About 2000 students will join Harvard’s Freshman class. There are far more than 2000 students with good marks and high scores in the U.S. alone - and as one of the premier Universities in the world, Harvard admits about 20% of its student body as international. A number of other spots are legacies, people with important connections, and Jared Kutchner (apparently his marks and test scores weren’t great shakes, his father’s contribution to Harvard however was). There are about 36,000 high schools in the U.S. alone, and about 15,000 national merit scholarship finalists (people with really high SAT scores).
Good marks and high scores are neither necessary nor sufficient.
I am not talking about Harvard. But, The lil’wrekker got 3 offers for full rides and 3 partial scholarship offers. We compared and visited and got it down to 2 schools, we decided on the school closer to home. She wasn’t the Top student in her highschool, she was in the upper third. She tests really well. Her ACT scores were very high, so that put her on some lists.

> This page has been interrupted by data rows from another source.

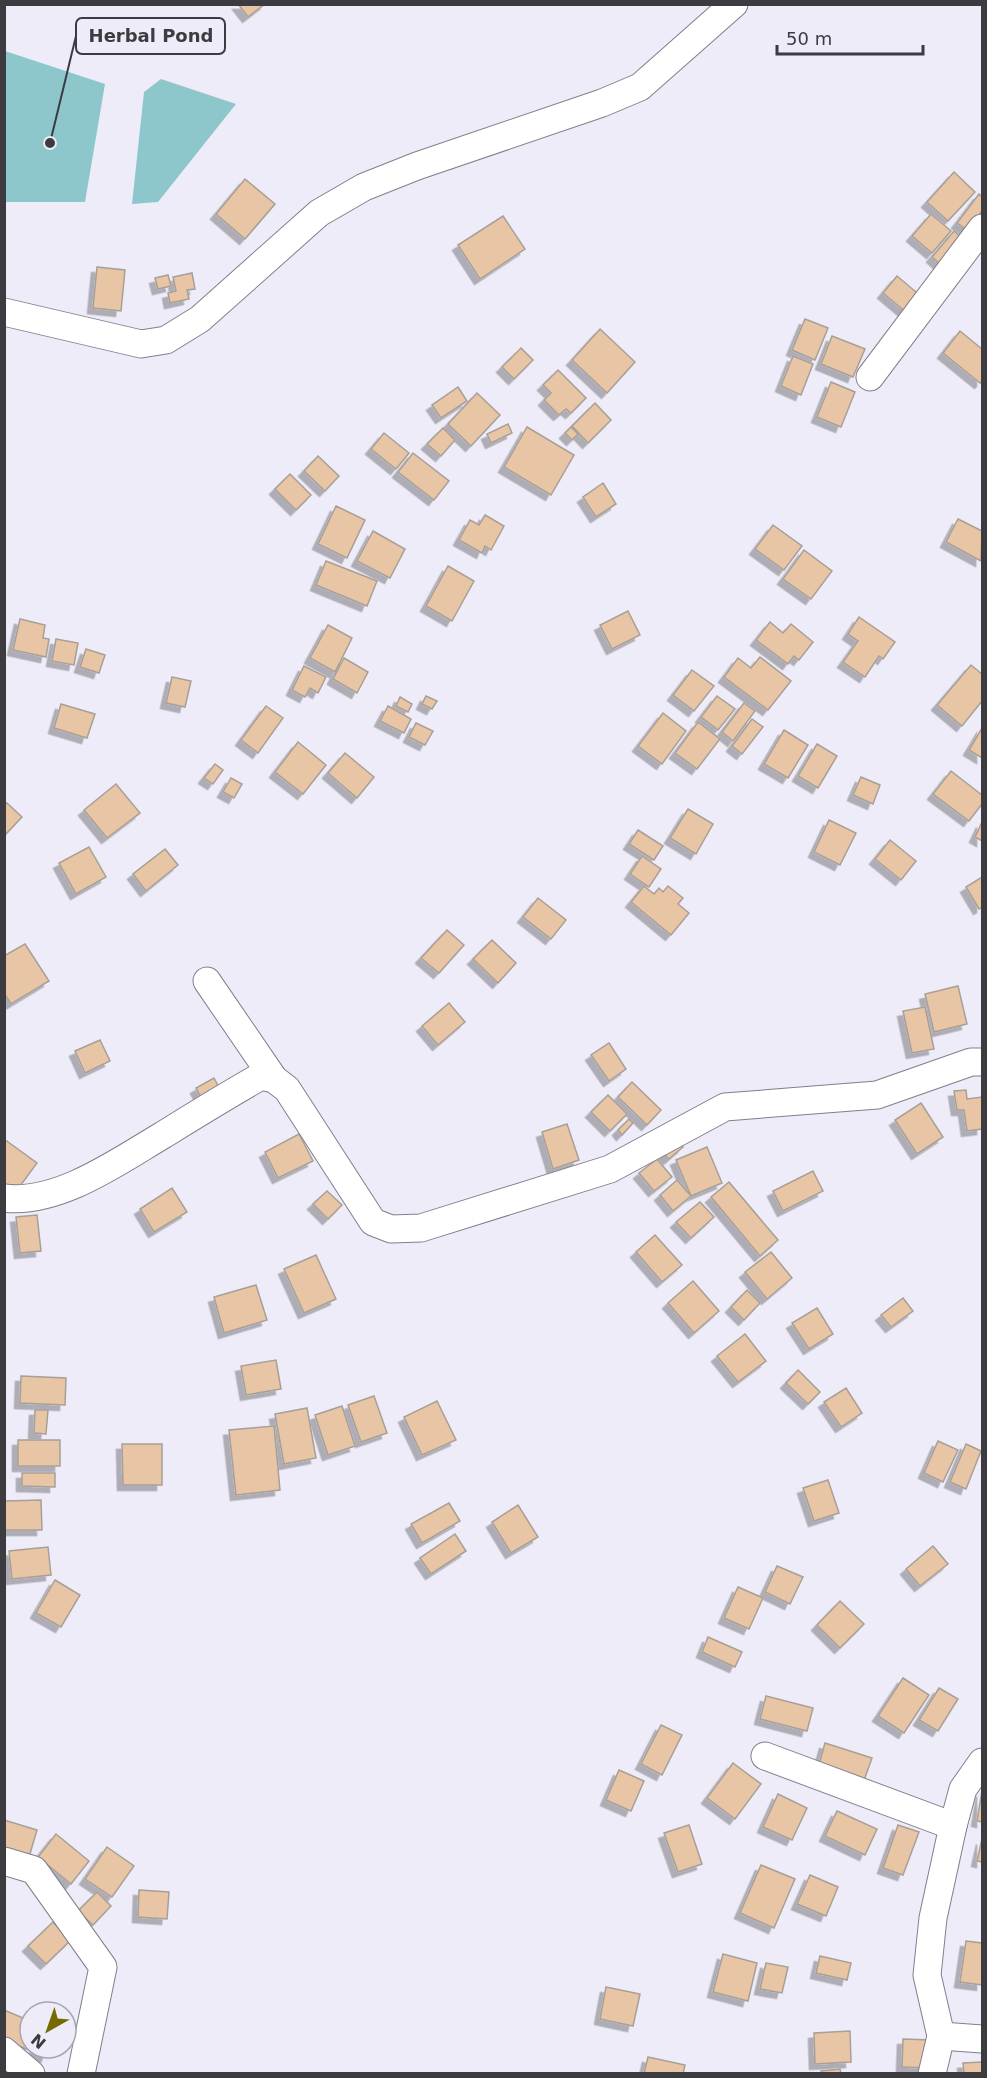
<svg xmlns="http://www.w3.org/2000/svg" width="987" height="2078" font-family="'DejaVu Sans',sans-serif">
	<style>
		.water { fill: #8dc7cc }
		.building { fill: #e8c5a4; stroke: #a89f97; stroke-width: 1.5; filter: url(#shadow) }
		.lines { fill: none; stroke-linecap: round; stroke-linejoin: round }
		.minor-casing { stroke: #807f8a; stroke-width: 29 }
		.minor { stroke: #fff; stroke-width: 27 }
		.leader { fill: none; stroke: #3c3b40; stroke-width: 2 }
		.callout-dot { fill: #3c3b40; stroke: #edecf8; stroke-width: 2 }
		.callout { fill: #edecf8; stroke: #3c3b40; stroke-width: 2 }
		.callout-label { font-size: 18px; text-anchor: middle; font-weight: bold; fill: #3c3b40 }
	</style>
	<defs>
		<filter id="shadow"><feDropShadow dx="-5.5" dy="5.5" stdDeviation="0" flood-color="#0004"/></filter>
	</defs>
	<rect width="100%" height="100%" fill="#edecf8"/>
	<!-- water -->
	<g class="water">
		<polygon points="5,51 105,84 85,202 5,202"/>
		<polygon points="161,79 236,104 158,202 132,204 144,92"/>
	</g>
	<!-- building -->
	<g class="building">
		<polygon points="238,4 265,4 248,17"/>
		<polygon points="954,172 975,192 948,221 927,202"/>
		<polygon points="245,179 275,204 245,239 216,214"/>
		<polygon points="979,194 982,197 982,211 967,230 957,223"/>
		<polygon points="931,214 951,231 932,253 912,236"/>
		<polygon points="503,216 525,249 480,279 458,245"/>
		<polygon points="954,231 962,238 940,264 932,257"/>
		<polygon points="97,267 125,270 121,311 93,308"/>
		<polygon points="192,273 195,289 187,290 189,299 170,303 168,293 176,291 173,277"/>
		<polygon points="168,275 171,286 158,289 155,278"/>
		<polygon points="897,276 922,297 908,314 883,293"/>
		<polygon points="805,319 828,328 815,360 792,350"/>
		<polygon points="600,329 635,362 607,393 572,360"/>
		<polygon points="960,331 982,349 982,381 980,383 943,353"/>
		<polygon points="832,336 865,349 853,377 821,364"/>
		<polygon points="521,348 533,360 514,379 502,367"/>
		<polygon points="793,356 813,364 801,395 781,386"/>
		<polygon points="558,370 586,398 571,413 566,409 559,415 544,400 551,393 543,385"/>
		<polygon points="831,382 855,392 841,427 817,417"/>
		<polygon points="458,387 467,401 441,418 432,405"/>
		<polygon points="477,393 500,415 471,446 448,424"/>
		<polygon points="595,403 611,420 588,443 572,426"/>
		<polygon points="508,424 512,433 491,443 487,434"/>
		<polygon points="527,427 574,455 551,495 504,467"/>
		<polygon points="571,427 578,434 572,440 565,433"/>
		<polygon points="443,428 455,440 441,456 427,444"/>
		<polygon points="384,433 409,453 396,469 371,449"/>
		<polygon points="413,453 449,481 434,500 398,472"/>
		<polygon points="318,456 339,476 325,491 304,471"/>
		<polygon points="290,474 311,495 296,510 275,489"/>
		<polygon points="603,483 616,504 596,517 583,497"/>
		<polygon points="336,506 365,520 347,558 318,544"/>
		<polygon points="485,515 504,526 491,550 485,546 482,553 459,540 470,520 479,525"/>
		<polygon points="958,519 982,531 981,561 946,542"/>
		<polygon points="773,525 802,546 784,570 755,549"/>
		<polygon points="373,531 405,549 390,578 357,561"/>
		<polygon points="804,550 832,571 811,599 783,579"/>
		<polygon points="326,561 377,581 367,606 316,585"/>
		<polygon points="448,566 474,581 452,621 426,606"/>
		<polygon points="628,611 640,635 612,649 600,625"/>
		<polygon points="859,617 895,642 883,659 879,656 865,677 843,662 858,641 848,634"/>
		<polygon points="20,619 45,625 43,638 49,639 46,657 13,650"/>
		<polygon points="770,622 783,633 791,624 813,642 799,660 794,656 788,664 756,640"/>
		<polygon points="328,625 352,638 335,672 310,658"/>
		<polygon points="56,639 78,643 74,665 52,661"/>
		<polygon points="86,649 105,655 99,673 80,667"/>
		<polygon points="760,657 791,681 768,710 724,677 738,658 751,668"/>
		<polygon points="344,658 368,672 357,693 333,679"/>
		<polygon points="971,665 982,674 982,701 962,726 937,705"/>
		<polygon points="304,666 326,677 318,693 310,688 305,697 292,690"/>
		<polygon points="692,670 714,686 694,711 673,695"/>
		<polygon points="172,677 191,681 185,707 166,703"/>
		<polygon points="426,696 437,701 432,709 422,704"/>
		<polygon points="717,696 735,709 718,730 701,717"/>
		<polygon points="400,697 412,704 408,712 396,706"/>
		<polygon points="744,703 755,711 733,741 722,732"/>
		<polygon points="61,704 95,714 87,738 54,728"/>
		<polygon points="266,706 283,718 258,753 241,740"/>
		<polygon points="388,706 411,719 404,733 380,721"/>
		<polygon points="663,713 686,731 662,764 638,746"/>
		<polygon points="752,719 763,727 742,754 732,746"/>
		<polygon points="698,722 720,739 697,769 675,753"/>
		<polygon points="416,723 433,731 425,745 409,737"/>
		<polygon points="982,728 982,758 969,750"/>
		<polygon points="784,730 808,745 788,778 764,764"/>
		<polygon points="298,742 326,765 303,794 275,772"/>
		<polygon points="817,744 837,756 818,788 798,776"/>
		<polygon points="345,753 374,777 357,798 328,773"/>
		<polygon points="215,764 223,770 213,784 204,778"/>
		<polygon points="951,771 982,795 982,804 969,821 933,794"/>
		<polygon points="861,777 880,785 873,804 853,795"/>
		<polygon points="231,778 242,784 234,798 223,792"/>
		<polygon points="116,784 140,813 107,838 84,810"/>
		<polygon points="7,803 22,817 4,836 4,806"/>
		<polygon points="688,809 713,824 696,854 670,838"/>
		<polygon points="829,820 856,833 840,865 814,852"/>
		<polygon points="982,822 982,841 975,837"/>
		<polygon points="638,830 663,846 654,860 629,844"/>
		<polygon points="890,840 916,861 901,880 875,859"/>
		<polygon points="89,847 106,877 76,894 59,863"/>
		<polygon points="165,849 178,865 146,891 133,874"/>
		<polygon points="642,856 661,869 649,887 630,874"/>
		<polygon points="982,877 982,907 979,909 966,887"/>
		<polygon points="644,886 654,894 659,888 663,892 668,886 683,898 678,904 689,913 671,935 631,902"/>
		<polygon points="538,898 566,920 551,939 523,917"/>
		<polygon points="447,930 464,945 439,973 421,958"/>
		<polygon points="492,940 516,963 498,983 473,959"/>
		<polygon points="25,944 49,981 11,1004 4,993 4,956"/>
		<polygon points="958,986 967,1024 934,1032 925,994"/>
		<polygon points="449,1003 465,1022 438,1045 422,1026"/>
		<polygon points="925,1007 934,1049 912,1053 903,1011"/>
		<polygon points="100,1040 110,1061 85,1073 75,1051"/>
		<polygon points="609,1043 626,1069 609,1081 591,1055"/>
		<polygon points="214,1078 223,1095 205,1105 196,1088"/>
		<polygon points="632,1082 661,1110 647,1125 618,1097"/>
		<polygon points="966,1090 967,1099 982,1097 982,1129 967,1131 964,1110 957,1110 954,1091"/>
		<polygon points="608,1095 627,1114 610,1131 591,1112"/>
		<polygon points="921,1103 943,1137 917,1154 895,1120"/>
		<polygon points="629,1119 633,1123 622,1135 618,1130"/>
		<polygon points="567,1124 579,1160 553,1169 542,1132"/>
		<polygon points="299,1134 313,1161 278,1178 265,1152"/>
		<polygon points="4,1139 37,1163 15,1193 4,1185"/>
		<polygon points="677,1140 683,1147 669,1159 663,1153"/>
		<polygon points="707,1147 722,1183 691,1196 676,1160"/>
		<polygon points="657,1159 672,1177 654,1191 639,1173"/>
		<polygon points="813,1171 823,1191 783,1211 773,1191"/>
		<polygon points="677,1180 691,1196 673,1211 660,1195"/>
		<polygon points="729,1182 778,1240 760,1256 711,1197"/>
		<polygon points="172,1188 187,1212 154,1232 140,1209"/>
		<polygon points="327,1191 342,1205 328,1219 313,1204"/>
		<polygon points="700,1202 714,1217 691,1238 676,1222"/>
		<polygon points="37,1215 41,1251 20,1253 16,1217"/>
		<polygon points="655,1235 682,1265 662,1282 636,1252"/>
		<polygon points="771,1252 792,1278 767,1299 745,1272"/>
		<polygon points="316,1255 336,1299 304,1313 284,1269"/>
		<polygon points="693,1281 719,1311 694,1333 668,1303"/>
		<polygon points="256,1285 267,1320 224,1333 214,1297"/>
		<polygon points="747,1290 760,1303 744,1320 731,1307"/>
		<polygon points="903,1298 913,1311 891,1327 881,1315"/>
		<polygon points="817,1308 833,1334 809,1349 792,1323"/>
		<polygon points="745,1334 766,1361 738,1382 717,1356"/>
		<polygon points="276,1360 281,1389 246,1395 241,1366"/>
		<polygon points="798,1370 820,1392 808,1404 786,1383"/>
		<polygon points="21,1376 66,1378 65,1405 20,1403"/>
		<polygon points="846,1388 862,1413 841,1427 824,1402"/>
		<polygon points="374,1396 387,1433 361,1442 348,1405"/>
		<polygon points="437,1401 456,1440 422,1455 404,1417"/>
		<polygon points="342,1406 355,1446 328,1455 315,1415"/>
		<polygon points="307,1408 316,1458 284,1464 275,1414"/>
		<polygon points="35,1410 48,1410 46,1434 34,1433"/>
		<polygon points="274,1426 280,1490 236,1495 229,1430"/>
		<rect x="18" y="1440" width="42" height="26"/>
		<polygon points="938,1441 958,1450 943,1482 924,1473"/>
		<polygon points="122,1444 162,1444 162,1485 123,1485"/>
		<polygon points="966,1444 981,1451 966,1489 950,1482"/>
		<polygon points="22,1473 55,1473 55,1487 22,1486"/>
		<polygon points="828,1480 839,1513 814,1521 803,1488"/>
		<polygon points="41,1500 42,1530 4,1530 4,1501"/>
		<polygon points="449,1503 460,1521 422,1543 411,1524"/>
		<polygon points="518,1505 538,1537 511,1553 492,1522"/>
		<polygon points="455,1534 466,1551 431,1574 420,1558"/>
		<polygon points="933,1546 948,1564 920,1586 906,1569"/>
		<polygon points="48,1547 51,1575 12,1579 9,1551"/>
		<polygon points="777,1566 803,1577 790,1604 765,1592"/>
		<polygon points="55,1580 80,1595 61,1627 36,1613"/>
		<polygon points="738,1587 763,1598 749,1629 724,1618"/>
		<polygon points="840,1601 864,1624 840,1648 817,1625"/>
		<polygon points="708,1637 742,1652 735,1667 702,1652"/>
		<polygon points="903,1678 929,1695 904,1733 878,1716"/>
		<polygon points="939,1688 958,1699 938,1731 919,1720"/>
		<polygon points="766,1696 813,1708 807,1731 760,1719"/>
		<polygon points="661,1725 682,1735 662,1775 641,1764"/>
		<polygon points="825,1743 872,1758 862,1786 817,1772"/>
		<polygon points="733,1763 761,1784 735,1819 707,1798"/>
		<polygon points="619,1770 644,1781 631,1811 606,1800"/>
		<polygon points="982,1791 982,1822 977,1821"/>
		<polygon points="778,1794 807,1808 792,1840 763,1827"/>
		<polygon points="837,1811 877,1829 865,1855 825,1836"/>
		<polygon points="4,1820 37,1830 29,1857 4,1850"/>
		<polygon points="689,1825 702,1864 678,1872 664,1833"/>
		<polygon points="898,1825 919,1832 903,1875 883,1868"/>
		<polygon points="56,1834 89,1861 71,1884 38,1857"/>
		<polygon points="982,1839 982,1862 977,1861"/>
		<polygon points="107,1847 134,1866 112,1897 85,1879"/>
		<polygon points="761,1865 795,1879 774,1928 740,1913"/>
		<polygon points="810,1875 838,1887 826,1916 797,1904"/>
		<polygon points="139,1890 169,1892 167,1919 138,1917"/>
		<polygon points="97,1892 111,1906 93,1925 78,1911"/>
		<polygon points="53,1922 70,1941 46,1964 28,1946"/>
		<polygon points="966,1941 982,1943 982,1985 960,1982"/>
		<polygon points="723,1954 757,1963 748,2001 713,1992"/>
		<polygon points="820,1956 851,1963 847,1980 816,1973"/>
		<polygon points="766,1963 788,1967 782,1993 760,1989"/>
		<polygon points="606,1987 640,1994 633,2026 600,2019"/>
		<polygon points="4,2010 30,2021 30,2048 50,2048 46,2057 4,2040"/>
		<polygon points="850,2031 851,2062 815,2064 814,2033"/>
		<polygon points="903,2039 931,2040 929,2068 902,2067"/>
		<polygon points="648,2057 685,2065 683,2074 644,2074"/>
		<polygon points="982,2062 982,2074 964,2074 963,2063"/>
		<polygon points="840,2069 841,2074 821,2074 821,2071"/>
	</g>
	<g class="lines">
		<!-- minor casing -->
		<g class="minor-casing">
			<g id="minor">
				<polyline points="4,312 141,344 166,340 200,319 319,213 364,187 417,166 602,103 640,87 734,4"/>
				<polyline points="870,377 982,228"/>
				<polyline points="207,981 274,1079"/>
				<path d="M4 1198C58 1205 119 1161 163 1135 195 1115 228 1095 261 1076L274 1079 287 1089 373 1222 391 1229 421 1228 610 1169 725 1107 877 1095 971 1062H982"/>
				<polyline points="765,1756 953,1826"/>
				<polyline points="4,1861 34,1870 103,1967 81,2074"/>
				<polyline points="941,2036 982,2039"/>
				<polyline points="4,2051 31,2074"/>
				<polyline points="932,2074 941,2036 927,1975 933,1918 953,1826 963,1789 982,1762"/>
			</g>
		</g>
		<!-- minor -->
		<use href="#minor" class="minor"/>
	</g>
	<!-- callouts -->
	<path class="leader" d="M50 143L76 36"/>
	<circle class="callout-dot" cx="50" cy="143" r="6"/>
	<rect class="callout" x="76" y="18" width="149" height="36" rx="6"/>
	<g class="callout-label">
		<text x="151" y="42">Herbal Pond</text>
	</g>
	<!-- border -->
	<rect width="987" height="2078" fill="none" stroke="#3c3b40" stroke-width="12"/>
	<!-- north arrow -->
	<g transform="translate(48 2030) rotate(220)"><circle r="28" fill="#edecf8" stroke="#a6a5ae" stroke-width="1.5"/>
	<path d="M0-4.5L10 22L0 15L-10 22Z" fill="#756900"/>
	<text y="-9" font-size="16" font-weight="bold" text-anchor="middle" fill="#3c3b40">N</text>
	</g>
	<!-- scale -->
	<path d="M777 45v9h146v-9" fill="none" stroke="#3c3b40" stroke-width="3"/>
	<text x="786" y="45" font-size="18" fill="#3c3b40" stroke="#edecf8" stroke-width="4.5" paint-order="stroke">50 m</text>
</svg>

She’s has no sports skills. She is minoring in theatre and music, so theres is actually money for a good resume. She is working on that. She would like be a full theatre/music major. But for now it’s English/lit. That’s the only cite I can provide. You will have to take my word on it or not.
I have taken courses at a local community college. I will say you’re correct, those are much cheaper. The problem is the degrees that you need to be competitive in this modern world - engineering, computer science, even accounting - aren’t typically offered by a community college. The ‘big time’ degrees are usually offered only at 4 year universities. The other issue is that employers for these type of jobs would rather hire someone from India with a Master’s degree instead of your 2 or 4-year degree from a Community college.
I am sorry your parents were assholes. I had the same ones. They refused to give the financial information needed to even fill out the form, as if somehow ‘the government’ was gonna screw them if it knew. This is one of the reasons I am somewhat in favor of socialism, I think our social structure where each of our individual successes is about 80% due to the actions of our parents is deeply flawed.
I joined the military, that was a way around that rule, btw.